Oknum Polisi Pelalawan Ditahan Propam, Terseret Kasus Asusila dan Aborsi
YPASNEWS
POLEZ.ID – Polres Pelalawan menindak tegas Briptu YW, anggota Sat Samapta, yang terseret kasus dugaan asusila dan aborsi. Briptu YW kini menjalani penahanan khusus (patsus) di rumah tahanan Propam Polres Pelalawan.
Kasus ini mencuat setelah menjadi sorotan di media massa dan media sosial. Penanganan terhadap Briptu YW dilakukan melalui proses kode etik profesi dan pidana umum.
Berdasarkan hasil penyelidikan dan gelar perkara Seksi Profesi dan Pengamanan (Propam) Polres Pelalawan, Briptu YW dinyatakan terbukti melakukan persetubuhan di luar pernikahan serta perbuatan aborsi terhadap perempuan berinisial RF.
Hasil pemeriksaan tersebut dituangkan dalam Laporan Hasil Pemeriksaan (LHP) Nomor R/LHP-08/VII/2026/PAMINAL.
Atas perbuatannya, Briptu YW disangkakan melanggar Pasal 13 huruf f Peraturan Kepolisian Negara Republik Indonesia Nomor 7 Tahun 2022 tentang Kode Etik Profesi Polri.
Menindaklanjuti hasil pemeriksaan itu, Unit Provost Polres Pelalawan menerbitkan Laporan Polisi Model A Nomor LP-A/12/VIII/2026 tertanggal 8 Agustus 2026.

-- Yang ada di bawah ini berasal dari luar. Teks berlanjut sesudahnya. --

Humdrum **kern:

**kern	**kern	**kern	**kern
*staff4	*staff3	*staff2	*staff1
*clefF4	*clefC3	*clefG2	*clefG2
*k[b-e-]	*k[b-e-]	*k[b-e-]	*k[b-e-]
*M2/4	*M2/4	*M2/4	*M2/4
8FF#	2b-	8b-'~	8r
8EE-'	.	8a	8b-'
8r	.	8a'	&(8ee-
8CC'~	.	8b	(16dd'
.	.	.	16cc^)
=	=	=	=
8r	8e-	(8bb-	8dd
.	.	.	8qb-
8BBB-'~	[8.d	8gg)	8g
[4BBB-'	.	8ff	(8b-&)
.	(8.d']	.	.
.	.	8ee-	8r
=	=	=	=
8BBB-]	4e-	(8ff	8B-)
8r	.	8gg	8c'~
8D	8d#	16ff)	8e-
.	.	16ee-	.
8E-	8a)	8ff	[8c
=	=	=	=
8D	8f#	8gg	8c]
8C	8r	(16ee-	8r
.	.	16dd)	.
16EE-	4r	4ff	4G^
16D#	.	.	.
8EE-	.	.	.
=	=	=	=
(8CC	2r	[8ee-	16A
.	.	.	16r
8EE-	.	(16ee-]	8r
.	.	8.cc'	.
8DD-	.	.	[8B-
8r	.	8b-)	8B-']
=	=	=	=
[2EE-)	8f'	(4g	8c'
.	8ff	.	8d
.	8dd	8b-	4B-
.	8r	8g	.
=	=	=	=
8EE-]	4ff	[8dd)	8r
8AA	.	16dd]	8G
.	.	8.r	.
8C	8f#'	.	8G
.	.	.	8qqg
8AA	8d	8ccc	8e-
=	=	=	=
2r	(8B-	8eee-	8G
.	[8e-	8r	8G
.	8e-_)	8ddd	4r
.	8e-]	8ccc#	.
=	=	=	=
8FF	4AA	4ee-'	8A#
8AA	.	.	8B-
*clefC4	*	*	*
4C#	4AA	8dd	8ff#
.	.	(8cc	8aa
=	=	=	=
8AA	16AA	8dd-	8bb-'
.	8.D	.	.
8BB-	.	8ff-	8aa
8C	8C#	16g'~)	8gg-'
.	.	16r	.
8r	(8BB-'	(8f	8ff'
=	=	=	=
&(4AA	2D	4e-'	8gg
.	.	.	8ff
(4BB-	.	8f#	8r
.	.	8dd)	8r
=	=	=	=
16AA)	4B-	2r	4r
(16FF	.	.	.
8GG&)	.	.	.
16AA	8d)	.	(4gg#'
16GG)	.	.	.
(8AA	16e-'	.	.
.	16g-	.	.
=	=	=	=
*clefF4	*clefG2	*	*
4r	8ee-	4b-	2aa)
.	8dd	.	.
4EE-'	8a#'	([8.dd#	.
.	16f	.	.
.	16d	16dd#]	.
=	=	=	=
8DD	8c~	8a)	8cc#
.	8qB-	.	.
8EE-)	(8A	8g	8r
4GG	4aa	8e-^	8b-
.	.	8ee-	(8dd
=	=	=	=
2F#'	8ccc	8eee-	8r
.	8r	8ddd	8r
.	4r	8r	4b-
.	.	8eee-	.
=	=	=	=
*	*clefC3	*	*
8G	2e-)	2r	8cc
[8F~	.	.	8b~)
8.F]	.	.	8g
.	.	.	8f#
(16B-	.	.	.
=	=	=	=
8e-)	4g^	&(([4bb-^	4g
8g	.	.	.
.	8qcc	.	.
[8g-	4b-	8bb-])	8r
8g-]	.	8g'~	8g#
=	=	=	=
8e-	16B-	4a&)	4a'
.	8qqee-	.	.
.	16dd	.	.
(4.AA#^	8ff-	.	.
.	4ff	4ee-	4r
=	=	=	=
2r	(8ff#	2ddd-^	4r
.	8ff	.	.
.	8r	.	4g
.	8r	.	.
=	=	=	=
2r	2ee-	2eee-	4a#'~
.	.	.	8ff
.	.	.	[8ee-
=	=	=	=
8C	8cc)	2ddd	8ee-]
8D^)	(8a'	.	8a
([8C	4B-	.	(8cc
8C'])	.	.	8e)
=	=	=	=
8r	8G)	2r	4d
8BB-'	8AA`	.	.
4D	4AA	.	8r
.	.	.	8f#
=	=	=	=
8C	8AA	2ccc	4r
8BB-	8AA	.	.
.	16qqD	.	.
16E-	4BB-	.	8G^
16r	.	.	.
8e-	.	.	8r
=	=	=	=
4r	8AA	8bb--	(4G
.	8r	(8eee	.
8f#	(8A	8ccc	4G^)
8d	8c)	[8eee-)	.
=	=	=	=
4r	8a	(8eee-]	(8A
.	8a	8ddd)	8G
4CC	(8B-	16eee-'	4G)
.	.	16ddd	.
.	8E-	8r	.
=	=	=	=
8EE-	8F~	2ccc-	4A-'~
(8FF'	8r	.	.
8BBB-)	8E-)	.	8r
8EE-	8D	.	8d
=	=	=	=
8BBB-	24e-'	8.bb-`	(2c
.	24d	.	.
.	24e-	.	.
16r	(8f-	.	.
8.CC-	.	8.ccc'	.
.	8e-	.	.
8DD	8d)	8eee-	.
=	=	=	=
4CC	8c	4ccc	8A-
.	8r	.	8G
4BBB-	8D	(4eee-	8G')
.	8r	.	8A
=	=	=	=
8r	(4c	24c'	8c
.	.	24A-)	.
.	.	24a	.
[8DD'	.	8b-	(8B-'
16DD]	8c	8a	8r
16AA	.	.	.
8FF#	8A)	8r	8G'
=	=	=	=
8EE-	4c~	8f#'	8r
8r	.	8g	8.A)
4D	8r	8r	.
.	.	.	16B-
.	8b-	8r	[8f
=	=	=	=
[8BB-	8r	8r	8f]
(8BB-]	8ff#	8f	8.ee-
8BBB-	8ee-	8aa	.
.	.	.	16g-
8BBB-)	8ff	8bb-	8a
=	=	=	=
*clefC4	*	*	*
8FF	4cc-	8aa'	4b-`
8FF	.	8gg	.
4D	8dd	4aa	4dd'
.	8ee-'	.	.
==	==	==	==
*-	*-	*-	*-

Dalam laporan tersebut, Briptu YW diduga melakukan perbuatan yang melanggar norma hukum, norma agama, norma kesusilaan, serta nilai-nilai kearifan lokal.
Proses penyidikan kode etik terhadap Briptu YW masih berlangsung di Unit Provost Polres Pelalawan. Pemeriksaan dilakukan untuk melengkapi berkas perkara.
Selain diproses secara internal, kasus tersebut juga masuk ke ranah pidana umum. Orang tua korban RF telah melaporkan kejadian itu ke Satreskrim Polres Pelalawan.
Laporan tersebut tercatat dengan Nomor LP/B/78/VIII/2026/SPKT/POLRES PELALAWAN/POLDA RIAU tertanggal 13 Agustus 2026.
Kasi Propam Polres Pelalawan AKP Lambok Hendriko melalui Kasi Humas AKP Thomas B. Siahaan mengatakan penanganan perkara dilakukan secara transparan dan profesional.
“Ini sebagai bentuk komitmen kami dalam menjaga marwah institusi Polri serta memberikan kepastian hukum bagi semua pihak,” ujar Thomas, Kamis (20/8/2026).
Dia menegaskan proses pidana dan kode etik terhadap Briptu YW berjalan secara paralel sesuai ketentuan yang berlaku.
Saat ini, Briptu YW telah ditempatkan dalam penahanan khusus (patsus) di rumah tahanan Propam Polres Pelalawan untuk kepentingan proses hukum lebih lanjut.
Polres Pelalawan menegaskan tidak akan mentolerir setiap pelanggaran yang dilakukan oleh anggota Polri.